The first group of illegal migrants have been told they will be sent to Rwanda within a fortnight under the government's controversial new immigration plans.
Prime Minister Boris Johnson said 50 "illegal entrants into this country" have been served notice and will be relocated as part of a deal new signed by Home Secretary Priti Patel in April.
Successful applicants will be granted asylum or given refugee status in Rwanda. Those with failed bids will be offered the chance to apply for visas under other immigration routes if they wish to remain but could still face deportation.
The prime minister also said he was ready for a fight with "leftie lawyers" who are seeking to challenge the government's plan.
He told the Daily Mail: "There's going to be a lot of legal opposition from the types of firms that for a long time have been taking taxpayers' money to mount these sorts of cases, and to thwart the will of the people, the will of Parliament. We're ready for that.

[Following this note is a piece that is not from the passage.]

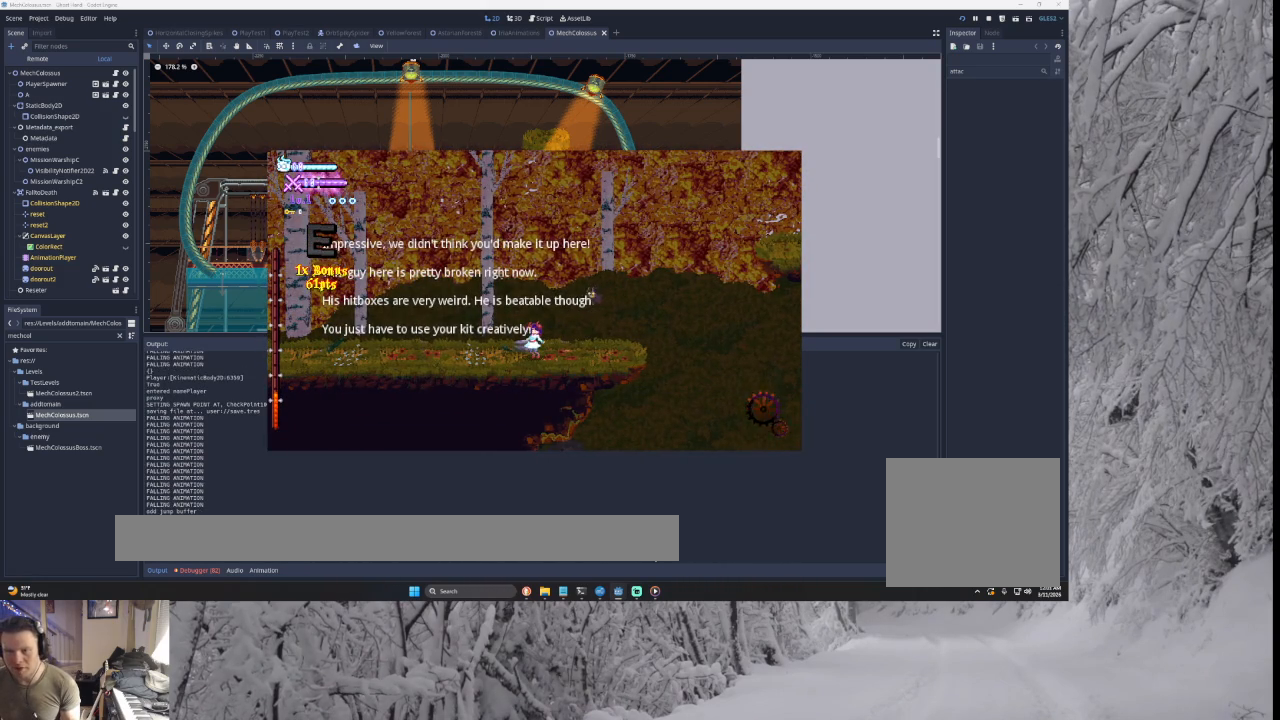
{"buttons": ["CROSS"], "left_stick": "center", "right_stick": "center", "events": []}
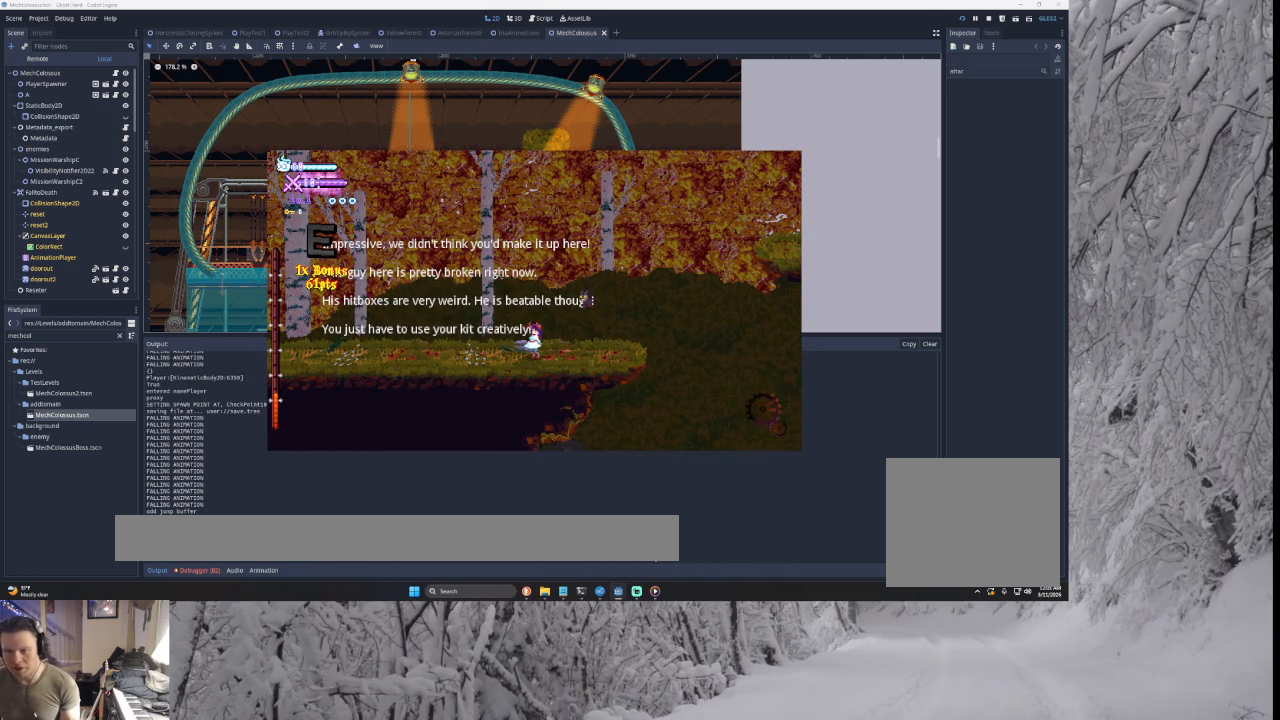
{"buttons": ["CROSS"], "left_stick": "center", "right_stick": "center", "events": [[233, "START", "down"], [400, "START", "up"]]}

"We will dig in for the fight and you know, we will make it work. We've got a huge flowchart of things we have to do to deal with it, with the leftie lawyers."
The controversial Rwanda policy is facing a number of legal challenges by charities questioning its lawfulness.
Several 'pre-action' letters - which pave the way for a legal challenge - have been sent to the Home Office.
Campaigners have labelled the plan "cruel and nasty" and have questioned the government's safety assessment on Rwanda.
While the country has been deemed "safe", the assessment found that LGBTQI+ migrants could be "at risk of discrimination".
Ms Patel has said it will "take time" to deal with the legal challenges being mounted.
When asked if he might respond with a review of the European Convention on Human Rights, Mr Johnson said: "We'll look at everything. Nothing is off the table."
The government has said those sent to Rwanda will be given support, including up to five years of training to help with integration, accommodation, and healthcare.
Mr Johnson has said tens of thousands of asylum seekers could end up being sent under the new scheme, with no cap on numbers.
At least 7,739 people have arrived in the UK after crossing the Channel this year so far, according to PA news agency analysis of government figures.
This is more than three times the amount that had arrived in the same period in 2021 (2,439).